What needs to be done
Please pull every line that contains the word "Metropolitan" from the records below and copy each one in full.

Given data

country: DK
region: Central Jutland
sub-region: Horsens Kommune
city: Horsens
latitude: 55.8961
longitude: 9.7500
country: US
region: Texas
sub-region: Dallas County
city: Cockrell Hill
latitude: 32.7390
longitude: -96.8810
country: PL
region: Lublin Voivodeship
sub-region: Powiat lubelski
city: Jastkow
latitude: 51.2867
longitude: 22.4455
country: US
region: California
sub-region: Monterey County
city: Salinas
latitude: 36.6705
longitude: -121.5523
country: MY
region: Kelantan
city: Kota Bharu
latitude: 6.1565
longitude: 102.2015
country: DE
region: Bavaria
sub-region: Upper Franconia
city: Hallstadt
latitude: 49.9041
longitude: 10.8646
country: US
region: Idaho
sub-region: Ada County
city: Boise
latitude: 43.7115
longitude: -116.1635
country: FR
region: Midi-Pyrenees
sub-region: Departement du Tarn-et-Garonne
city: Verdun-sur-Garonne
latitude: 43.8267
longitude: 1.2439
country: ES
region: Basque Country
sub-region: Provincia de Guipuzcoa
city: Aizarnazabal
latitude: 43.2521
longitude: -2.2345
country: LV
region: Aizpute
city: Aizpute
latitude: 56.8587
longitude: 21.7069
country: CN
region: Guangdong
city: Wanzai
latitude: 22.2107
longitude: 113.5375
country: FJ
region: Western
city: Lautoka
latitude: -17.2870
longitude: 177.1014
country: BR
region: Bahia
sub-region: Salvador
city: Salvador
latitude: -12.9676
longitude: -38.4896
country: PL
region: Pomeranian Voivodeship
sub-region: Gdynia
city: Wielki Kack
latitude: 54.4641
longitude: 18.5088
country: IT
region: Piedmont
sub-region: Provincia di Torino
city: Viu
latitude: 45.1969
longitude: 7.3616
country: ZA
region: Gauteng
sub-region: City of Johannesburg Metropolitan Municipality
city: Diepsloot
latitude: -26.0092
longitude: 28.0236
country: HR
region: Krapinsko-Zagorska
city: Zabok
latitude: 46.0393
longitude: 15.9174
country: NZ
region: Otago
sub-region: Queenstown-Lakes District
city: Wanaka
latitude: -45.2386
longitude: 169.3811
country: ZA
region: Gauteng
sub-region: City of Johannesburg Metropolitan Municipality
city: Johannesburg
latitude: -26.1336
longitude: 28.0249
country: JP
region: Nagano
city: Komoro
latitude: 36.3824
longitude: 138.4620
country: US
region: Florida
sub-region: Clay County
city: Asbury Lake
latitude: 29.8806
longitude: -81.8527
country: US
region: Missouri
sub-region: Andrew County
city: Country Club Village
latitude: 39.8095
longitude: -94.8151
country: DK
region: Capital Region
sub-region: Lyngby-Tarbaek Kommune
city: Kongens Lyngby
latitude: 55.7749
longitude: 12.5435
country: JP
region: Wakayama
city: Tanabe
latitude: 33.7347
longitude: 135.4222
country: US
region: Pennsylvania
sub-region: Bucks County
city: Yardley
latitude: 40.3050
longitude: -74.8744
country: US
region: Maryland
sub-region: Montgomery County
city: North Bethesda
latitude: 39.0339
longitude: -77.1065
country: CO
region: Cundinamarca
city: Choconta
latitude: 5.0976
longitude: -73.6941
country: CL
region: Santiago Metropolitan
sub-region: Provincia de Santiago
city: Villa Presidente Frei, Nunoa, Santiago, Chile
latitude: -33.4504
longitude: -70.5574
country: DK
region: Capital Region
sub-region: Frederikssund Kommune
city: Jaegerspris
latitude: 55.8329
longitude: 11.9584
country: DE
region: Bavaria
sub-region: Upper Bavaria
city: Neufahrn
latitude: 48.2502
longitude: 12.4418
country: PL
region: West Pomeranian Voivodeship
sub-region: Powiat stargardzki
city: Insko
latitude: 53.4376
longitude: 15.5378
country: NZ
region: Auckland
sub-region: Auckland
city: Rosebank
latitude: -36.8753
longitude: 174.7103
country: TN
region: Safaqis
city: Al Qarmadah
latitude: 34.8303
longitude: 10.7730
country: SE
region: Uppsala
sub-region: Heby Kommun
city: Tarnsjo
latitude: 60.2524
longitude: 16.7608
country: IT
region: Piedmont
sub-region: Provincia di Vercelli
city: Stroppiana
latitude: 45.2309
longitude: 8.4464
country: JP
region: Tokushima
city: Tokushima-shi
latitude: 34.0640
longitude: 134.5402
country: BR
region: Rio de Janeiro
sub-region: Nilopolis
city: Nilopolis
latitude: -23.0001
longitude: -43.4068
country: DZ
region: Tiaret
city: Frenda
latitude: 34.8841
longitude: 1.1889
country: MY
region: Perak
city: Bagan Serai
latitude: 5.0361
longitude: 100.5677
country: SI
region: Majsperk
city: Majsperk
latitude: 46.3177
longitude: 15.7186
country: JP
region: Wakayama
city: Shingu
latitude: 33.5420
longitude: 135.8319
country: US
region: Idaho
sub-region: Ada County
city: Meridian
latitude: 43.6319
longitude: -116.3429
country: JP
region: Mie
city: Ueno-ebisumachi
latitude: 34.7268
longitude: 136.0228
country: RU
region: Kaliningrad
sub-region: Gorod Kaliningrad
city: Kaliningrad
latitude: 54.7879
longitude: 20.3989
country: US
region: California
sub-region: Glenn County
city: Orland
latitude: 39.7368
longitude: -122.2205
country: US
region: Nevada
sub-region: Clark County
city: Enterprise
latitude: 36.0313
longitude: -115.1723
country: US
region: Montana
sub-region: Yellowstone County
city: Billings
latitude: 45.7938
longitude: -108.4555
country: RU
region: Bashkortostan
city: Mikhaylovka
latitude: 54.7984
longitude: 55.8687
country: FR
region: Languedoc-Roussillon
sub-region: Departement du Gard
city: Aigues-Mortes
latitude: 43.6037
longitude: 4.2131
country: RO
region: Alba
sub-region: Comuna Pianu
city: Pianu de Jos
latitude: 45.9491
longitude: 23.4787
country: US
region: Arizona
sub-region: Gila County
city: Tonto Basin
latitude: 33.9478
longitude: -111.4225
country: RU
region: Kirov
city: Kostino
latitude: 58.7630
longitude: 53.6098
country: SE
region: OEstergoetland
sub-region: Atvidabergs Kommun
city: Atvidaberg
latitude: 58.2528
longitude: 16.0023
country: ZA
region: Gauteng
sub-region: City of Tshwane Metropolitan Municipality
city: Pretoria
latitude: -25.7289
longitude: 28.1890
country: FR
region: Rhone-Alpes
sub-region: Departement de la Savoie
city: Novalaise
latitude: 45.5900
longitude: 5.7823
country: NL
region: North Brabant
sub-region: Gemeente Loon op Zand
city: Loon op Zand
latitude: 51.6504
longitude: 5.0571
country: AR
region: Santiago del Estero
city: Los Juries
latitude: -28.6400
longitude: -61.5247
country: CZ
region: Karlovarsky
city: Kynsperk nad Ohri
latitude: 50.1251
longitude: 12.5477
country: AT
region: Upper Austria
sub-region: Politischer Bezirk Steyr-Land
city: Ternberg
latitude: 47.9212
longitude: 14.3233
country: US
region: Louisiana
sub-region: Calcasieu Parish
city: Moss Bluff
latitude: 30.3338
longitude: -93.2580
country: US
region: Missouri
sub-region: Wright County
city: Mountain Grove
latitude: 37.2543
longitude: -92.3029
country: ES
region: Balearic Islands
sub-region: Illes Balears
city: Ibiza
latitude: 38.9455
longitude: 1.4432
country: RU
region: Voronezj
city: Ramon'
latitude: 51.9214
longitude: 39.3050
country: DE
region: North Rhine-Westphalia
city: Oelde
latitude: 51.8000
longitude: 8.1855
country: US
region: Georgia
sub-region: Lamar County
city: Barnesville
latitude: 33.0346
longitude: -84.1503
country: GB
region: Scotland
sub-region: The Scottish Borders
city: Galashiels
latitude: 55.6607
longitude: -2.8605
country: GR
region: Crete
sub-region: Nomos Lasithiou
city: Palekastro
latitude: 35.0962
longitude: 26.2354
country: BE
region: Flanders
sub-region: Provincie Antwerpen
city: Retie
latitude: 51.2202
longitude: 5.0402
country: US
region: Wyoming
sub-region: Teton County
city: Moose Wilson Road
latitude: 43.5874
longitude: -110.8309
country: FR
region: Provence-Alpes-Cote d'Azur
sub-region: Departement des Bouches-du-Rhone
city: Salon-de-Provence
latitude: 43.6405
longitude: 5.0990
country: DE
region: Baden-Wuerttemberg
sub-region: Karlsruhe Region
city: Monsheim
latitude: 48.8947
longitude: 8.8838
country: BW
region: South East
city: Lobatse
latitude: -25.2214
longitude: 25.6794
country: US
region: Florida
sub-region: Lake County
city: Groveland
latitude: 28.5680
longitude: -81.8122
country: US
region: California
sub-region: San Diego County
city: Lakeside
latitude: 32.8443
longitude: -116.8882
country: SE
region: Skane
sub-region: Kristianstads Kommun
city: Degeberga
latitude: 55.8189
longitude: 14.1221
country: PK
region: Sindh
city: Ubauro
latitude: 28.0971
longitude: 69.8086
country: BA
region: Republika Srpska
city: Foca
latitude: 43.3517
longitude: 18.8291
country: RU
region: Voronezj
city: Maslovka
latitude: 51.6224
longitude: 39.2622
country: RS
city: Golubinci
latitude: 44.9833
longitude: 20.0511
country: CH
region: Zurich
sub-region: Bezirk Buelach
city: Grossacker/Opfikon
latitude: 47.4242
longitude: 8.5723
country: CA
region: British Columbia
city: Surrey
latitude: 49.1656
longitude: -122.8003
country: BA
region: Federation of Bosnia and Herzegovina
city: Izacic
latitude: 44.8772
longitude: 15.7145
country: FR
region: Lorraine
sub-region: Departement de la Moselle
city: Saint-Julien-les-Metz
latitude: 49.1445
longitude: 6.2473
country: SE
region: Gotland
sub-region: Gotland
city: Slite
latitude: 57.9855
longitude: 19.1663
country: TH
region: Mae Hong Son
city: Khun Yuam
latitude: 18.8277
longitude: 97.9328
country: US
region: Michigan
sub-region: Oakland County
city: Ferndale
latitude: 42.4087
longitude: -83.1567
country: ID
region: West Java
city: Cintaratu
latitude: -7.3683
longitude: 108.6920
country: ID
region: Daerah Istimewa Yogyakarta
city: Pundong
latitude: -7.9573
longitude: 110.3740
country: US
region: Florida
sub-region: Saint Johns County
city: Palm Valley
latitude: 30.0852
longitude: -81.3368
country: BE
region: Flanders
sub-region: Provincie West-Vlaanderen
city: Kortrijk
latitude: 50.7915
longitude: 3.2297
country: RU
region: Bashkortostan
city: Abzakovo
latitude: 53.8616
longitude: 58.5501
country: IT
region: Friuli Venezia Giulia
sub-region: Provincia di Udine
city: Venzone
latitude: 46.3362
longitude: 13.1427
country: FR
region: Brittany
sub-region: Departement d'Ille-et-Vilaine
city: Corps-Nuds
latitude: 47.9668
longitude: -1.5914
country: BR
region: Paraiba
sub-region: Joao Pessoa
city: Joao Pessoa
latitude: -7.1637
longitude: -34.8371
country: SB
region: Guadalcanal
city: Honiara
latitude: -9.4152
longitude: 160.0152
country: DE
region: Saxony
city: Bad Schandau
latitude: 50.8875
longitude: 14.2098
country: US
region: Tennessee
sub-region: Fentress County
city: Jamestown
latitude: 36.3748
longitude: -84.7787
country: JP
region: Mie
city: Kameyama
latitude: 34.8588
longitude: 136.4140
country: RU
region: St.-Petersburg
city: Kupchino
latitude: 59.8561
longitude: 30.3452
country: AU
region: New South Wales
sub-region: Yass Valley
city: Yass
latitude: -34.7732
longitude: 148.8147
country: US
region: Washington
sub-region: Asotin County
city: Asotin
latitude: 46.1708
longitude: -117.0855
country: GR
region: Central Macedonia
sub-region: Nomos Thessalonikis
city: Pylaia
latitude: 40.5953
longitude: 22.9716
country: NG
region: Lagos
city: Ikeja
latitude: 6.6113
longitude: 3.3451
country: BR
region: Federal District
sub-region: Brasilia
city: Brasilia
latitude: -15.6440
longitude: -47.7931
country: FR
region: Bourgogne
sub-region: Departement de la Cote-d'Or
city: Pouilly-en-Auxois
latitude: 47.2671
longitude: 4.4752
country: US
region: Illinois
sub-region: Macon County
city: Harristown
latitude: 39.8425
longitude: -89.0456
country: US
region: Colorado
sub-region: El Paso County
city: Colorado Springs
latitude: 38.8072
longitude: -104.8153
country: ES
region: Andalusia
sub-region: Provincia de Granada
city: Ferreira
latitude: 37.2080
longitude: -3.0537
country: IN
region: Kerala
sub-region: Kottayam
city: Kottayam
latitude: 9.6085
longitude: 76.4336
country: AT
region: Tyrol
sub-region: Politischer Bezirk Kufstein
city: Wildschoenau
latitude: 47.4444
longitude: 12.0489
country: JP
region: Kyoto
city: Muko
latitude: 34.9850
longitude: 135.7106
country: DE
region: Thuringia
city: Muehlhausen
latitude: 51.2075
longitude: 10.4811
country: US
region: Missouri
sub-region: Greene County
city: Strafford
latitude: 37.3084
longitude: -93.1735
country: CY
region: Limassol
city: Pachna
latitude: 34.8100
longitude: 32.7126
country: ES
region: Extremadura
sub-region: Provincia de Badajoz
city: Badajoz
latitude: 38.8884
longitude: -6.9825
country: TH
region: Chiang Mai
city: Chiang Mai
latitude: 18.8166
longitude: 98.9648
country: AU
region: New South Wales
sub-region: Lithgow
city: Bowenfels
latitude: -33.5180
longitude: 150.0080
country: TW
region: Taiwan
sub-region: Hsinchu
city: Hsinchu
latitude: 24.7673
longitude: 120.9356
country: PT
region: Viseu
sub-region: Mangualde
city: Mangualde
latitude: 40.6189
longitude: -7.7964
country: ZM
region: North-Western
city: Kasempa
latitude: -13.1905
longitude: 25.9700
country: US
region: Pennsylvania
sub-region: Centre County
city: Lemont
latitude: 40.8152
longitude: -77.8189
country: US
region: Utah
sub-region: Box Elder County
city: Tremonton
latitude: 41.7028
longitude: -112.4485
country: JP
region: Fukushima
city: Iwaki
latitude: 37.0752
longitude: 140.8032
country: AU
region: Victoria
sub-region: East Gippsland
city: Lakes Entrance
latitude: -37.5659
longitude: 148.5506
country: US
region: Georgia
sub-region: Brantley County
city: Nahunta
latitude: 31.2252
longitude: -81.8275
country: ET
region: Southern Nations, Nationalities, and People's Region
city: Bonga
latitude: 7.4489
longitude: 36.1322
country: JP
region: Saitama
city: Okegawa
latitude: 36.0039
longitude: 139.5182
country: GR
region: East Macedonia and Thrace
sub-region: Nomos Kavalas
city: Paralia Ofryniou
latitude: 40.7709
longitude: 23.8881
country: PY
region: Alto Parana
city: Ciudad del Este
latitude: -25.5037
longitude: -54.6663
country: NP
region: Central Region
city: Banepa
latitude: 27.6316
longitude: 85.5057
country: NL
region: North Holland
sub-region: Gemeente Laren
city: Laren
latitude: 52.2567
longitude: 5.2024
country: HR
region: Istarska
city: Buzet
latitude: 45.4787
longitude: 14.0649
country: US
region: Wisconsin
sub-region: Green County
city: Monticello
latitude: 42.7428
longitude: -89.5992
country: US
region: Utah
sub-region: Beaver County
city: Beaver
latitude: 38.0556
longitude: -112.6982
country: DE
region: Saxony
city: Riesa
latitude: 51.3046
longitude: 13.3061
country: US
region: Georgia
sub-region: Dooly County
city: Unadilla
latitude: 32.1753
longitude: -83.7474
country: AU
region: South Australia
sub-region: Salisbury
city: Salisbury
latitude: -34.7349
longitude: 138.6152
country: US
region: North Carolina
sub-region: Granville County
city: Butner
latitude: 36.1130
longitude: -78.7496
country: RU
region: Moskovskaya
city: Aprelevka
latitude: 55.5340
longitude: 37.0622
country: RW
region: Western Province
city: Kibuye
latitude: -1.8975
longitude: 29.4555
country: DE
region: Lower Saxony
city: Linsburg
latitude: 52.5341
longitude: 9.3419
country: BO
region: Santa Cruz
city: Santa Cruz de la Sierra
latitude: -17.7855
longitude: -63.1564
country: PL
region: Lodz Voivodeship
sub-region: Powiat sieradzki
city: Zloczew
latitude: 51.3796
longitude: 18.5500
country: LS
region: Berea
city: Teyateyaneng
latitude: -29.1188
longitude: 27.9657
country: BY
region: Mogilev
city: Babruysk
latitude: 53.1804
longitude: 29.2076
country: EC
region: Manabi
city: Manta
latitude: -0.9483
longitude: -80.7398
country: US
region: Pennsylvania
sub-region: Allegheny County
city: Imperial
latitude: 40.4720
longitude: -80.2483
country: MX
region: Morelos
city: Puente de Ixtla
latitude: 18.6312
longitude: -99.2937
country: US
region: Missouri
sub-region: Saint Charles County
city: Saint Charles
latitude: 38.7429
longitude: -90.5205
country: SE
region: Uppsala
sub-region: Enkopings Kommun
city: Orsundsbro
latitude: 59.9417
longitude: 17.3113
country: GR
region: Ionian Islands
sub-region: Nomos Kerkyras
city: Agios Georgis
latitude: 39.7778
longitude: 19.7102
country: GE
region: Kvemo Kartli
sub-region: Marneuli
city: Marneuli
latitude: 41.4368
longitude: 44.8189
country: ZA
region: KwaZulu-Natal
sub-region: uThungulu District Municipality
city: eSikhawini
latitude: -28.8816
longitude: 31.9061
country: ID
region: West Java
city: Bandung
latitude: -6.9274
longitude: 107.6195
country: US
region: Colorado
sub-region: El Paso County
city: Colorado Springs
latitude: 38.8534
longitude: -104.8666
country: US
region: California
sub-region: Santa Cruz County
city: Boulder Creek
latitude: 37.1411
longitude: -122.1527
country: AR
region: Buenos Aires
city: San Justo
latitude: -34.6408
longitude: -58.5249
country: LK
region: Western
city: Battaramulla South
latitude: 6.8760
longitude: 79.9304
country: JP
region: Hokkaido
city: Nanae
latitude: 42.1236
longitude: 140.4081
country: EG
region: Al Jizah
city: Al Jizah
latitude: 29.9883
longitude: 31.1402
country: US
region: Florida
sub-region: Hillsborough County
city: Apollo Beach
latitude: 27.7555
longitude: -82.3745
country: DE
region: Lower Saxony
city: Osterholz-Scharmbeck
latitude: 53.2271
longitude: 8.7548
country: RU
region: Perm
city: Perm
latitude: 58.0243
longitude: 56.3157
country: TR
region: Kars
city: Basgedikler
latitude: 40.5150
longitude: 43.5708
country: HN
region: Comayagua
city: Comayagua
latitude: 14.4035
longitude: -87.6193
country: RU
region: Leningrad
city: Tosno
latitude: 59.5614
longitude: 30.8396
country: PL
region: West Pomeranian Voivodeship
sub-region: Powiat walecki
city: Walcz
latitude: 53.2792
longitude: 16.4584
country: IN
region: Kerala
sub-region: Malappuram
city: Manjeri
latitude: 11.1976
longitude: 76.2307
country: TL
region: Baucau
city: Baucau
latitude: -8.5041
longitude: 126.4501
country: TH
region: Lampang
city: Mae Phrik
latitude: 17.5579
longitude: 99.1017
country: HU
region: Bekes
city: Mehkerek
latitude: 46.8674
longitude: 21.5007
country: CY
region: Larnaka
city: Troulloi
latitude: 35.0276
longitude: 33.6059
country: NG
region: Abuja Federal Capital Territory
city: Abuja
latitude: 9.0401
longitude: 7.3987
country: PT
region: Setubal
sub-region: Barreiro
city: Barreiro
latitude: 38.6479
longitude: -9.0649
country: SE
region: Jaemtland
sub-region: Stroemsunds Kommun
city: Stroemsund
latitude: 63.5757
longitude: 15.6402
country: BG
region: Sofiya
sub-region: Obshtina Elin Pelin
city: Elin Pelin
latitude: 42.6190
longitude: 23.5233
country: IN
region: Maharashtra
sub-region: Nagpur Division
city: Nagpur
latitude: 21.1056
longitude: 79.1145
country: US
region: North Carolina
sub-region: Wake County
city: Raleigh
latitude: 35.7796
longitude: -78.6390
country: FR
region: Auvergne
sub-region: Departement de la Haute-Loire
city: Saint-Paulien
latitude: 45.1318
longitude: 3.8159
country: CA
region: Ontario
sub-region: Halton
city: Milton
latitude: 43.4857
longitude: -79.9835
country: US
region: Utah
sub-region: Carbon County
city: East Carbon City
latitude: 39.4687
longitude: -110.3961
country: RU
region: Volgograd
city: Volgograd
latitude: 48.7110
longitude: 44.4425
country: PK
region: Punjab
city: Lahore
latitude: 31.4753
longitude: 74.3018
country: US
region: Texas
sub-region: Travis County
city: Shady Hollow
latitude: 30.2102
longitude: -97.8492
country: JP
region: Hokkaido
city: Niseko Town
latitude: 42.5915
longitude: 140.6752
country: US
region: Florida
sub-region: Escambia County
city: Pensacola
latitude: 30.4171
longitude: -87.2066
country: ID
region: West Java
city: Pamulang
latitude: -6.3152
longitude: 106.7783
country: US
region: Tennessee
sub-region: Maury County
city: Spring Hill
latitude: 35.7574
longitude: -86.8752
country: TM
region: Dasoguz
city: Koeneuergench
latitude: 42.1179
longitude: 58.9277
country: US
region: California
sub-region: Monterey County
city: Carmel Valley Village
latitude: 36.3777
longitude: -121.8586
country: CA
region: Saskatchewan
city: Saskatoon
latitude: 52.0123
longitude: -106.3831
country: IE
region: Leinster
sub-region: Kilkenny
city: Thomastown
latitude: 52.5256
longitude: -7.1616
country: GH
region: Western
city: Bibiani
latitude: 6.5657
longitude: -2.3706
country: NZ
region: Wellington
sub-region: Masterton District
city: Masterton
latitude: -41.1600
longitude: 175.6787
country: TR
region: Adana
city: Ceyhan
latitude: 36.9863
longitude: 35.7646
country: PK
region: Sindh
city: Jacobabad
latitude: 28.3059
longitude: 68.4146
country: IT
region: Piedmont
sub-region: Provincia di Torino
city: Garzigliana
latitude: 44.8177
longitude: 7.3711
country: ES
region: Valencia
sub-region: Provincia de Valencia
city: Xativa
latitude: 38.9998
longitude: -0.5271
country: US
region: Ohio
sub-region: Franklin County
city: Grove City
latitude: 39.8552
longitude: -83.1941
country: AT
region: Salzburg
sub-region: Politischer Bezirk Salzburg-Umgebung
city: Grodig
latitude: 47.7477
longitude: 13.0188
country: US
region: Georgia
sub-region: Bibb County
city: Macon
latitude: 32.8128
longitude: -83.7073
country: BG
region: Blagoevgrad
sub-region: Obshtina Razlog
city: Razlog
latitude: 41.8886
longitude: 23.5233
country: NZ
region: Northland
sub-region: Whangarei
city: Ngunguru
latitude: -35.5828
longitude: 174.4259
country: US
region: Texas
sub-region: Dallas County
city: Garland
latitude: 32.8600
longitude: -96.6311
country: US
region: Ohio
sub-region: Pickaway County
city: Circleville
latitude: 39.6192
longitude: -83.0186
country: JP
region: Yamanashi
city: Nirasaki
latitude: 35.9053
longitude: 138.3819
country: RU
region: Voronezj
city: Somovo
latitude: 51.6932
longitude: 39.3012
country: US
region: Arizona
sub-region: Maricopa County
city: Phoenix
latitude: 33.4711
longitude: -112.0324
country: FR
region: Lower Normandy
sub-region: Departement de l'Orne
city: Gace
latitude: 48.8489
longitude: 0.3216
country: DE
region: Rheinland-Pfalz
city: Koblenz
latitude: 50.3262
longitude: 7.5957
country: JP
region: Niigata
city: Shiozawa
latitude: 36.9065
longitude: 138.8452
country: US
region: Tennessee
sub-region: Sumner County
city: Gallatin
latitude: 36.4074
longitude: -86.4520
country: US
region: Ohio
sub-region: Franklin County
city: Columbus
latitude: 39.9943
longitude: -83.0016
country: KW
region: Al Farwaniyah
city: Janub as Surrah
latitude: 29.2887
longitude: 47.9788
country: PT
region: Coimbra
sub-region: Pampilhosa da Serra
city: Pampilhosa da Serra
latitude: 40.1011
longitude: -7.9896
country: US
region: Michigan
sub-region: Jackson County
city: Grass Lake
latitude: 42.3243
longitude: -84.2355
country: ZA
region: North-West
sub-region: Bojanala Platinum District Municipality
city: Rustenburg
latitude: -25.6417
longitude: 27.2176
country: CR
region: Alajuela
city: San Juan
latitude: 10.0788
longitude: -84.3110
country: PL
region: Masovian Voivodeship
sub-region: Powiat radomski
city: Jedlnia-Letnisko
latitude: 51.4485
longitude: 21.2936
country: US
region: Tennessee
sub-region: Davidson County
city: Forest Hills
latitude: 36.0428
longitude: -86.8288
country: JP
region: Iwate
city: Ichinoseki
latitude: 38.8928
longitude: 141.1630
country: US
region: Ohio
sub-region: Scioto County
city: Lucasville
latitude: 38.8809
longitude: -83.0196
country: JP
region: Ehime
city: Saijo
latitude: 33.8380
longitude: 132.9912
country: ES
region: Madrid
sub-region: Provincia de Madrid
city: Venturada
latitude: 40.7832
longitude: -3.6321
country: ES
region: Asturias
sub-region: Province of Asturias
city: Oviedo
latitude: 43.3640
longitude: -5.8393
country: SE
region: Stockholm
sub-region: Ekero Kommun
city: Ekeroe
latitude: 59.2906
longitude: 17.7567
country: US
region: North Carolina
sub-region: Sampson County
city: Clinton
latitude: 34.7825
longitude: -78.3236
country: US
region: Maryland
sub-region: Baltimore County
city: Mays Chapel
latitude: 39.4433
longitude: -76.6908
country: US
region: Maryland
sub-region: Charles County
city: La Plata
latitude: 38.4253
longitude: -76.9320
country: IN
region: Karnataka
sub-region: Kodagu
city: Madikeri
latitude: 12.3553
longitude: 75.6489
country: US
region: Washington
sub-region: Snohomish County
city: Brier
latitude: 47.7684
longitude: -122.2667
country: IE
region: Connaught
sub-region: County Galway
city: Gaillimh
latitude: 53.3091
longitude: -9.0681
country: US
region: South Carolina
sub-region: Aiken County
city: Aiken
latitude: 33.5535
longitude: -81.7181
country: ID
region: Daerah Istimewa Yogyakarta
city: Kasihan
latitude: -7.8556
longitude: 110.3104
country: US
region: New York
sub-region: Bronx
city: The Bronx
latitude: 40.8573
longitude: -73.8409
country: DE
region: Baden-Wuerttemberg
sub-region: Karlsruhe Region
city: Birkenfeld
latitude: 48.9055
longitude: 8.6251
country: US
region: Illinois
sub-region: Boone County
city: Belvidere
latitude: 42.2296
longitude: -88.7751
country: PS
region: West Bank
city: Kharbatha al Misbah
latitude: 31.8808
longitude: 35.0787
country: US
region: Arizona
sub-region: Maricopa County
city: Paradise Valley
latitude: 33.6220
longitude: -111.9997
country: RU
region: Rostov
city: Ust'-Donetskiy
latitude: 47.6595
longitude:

Completed exercise
sub-region: City of Johannesburg Metropolitan Municipality
sub-region: City of Johannesburg Metropolitan Municipality
region: Santiago Metropolitan
sub-region: City of Tshwane Metropolitan Municipality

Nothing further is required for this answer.